*Information supplied*:
*-*-*
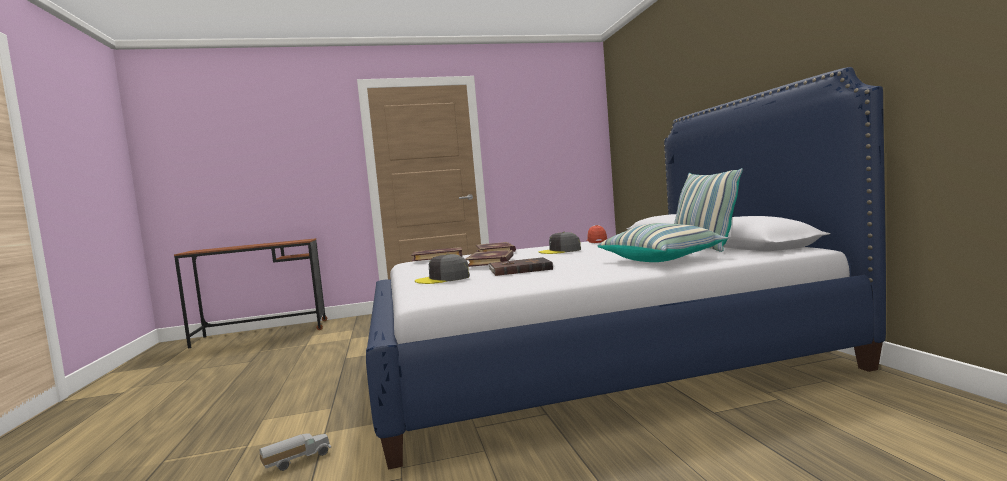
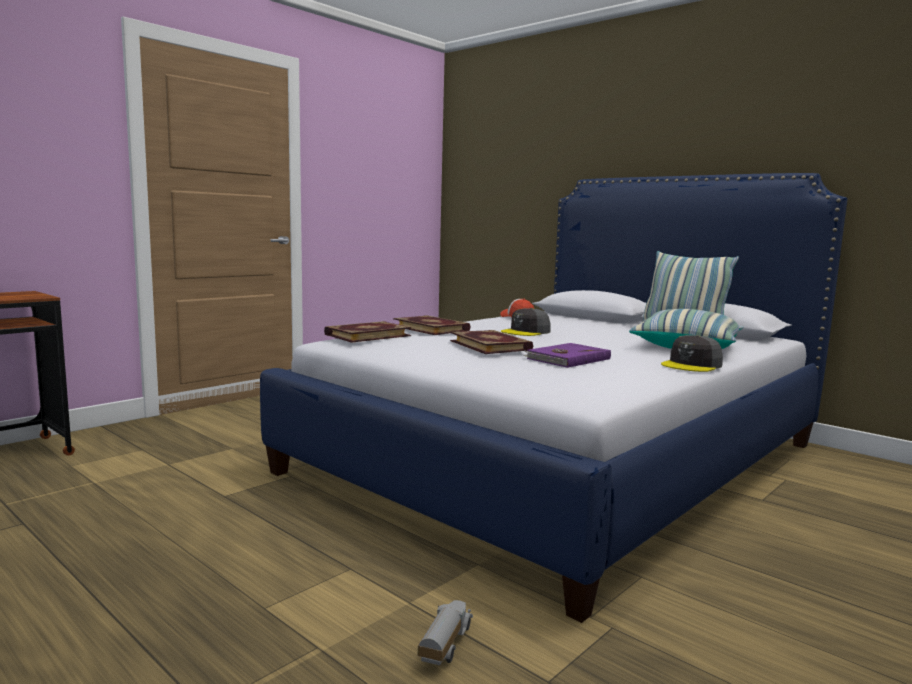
camera: 35 degrees left, 5 degrees up
grey cap [415,254,470,284] -> grey cap moved to [661,335,723,372]
brown book [488,257,553,276] -> purple book [523,343,611,368]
*-*-*
*Your objective*:
Return all of the lines above without alteration, minus the pictures.

*Task solution*:
camera: 35 degrees left, 5 degrees up
grey cap [415,254,470,284] -> grey cap moved to [661,335,723,372]
brown book [488,257,553,276] -> purple book [523,343,611,368]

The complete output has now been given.